Thursday, September 1, 2011

Winter Park: "The Other Side of the Tracks"

Winter Park has gone through many changes within the last fifty years. As time goes on the existence of the “other side of the tracks” disappears. The “other side of the tracks” or the West side has a negative connotation and this association is hard to get rid of, but as time goes on and the West side is becoming more a more gentrified. Winter Park although is becoming more gentrified now, was not always like that. Winter Park in the past was initially a vacation spot for upper class white Northerners, who would go south for vacation during the wintertime. Only the people who could afford to build vacation homes in Winter Park were the people that were associated with Winter Park’s identity. However, with the rich lifestyle that the visitors of Winter Park were accustomed to, a working class population was required. The working class population of Winter Park came from the “other side of the tracks” and was commonly black Americans. Although, one of the most interesting parts regarding the black Americans’ situation was that it was common that they would have to go to East side of Winter Park to work.

The idea that people from the West side of the tracks had to commute to the East side of Winter Park for jobs led to the East side to flourish with business, while the West side stood at a stand still economically. Over time the East side continually grew prosperous, while the West side built a reputation as being a not so good neighborhood. This reputation has really hindered the West side economically, even today. The West side continues to become more economically prosperous and develop more today, but still does not rival the economic prosperity that can be found on the East side.
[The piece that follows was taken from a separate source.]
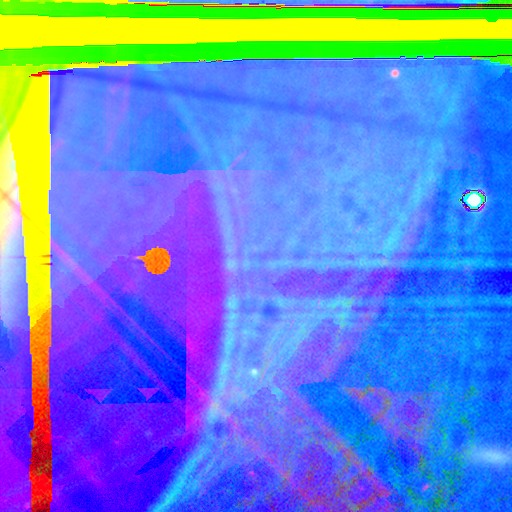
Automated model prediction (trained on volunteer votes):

Direct evidence of the economic disparity found between the West and East side can be seen in housing prices. Housing prices on the East side are extremely higher than that of prices of the West side. The economic differences between the West and East side are clearly evident; all one has to do to see them is take a walk around both the West and the East sides and look at the shops that line each side. Although the West side continues to develop, the West side is clearly more developed with high-end shops.

The economic disparity between the West and East side causes visitors to have an interesting perception of Winter Park. I personally did not know of the West side of Winter Park until our RCC went on a field trip to Hannibal Square. In fact the first time I visited Rollins College, the school did not even mention Hannibal Square. My family and I were informed of Park Avenue and how nice it was and that their were great restaurants to eat at and great places to shop, but their was no mention of Hannibal Square. Hannibal Square is somewhere that flies under the radar. I believe that the West side is unknown to many people because it is always going to be compared to the East side. I believe that the development of the West side and the gentrification of it will make the West and East side more equal to each other. However, the development of the West side also changes the culture of the West side. The cultural change of the West side puts the people of Hannibal Square into quite a predicament because as the West side becomes more developed it becomes more expensive to live there, which makes it harder for the current community to afford to live there. At the same time the development of the West side also changes the perception of the West side, it makes people start to get rid of the negative connotation that it is the “other side of the tracks.” The question that is brought to light by this situation is if it is okay to leave one culture behind in order to allow prosperity in new ways and bring about a new culture?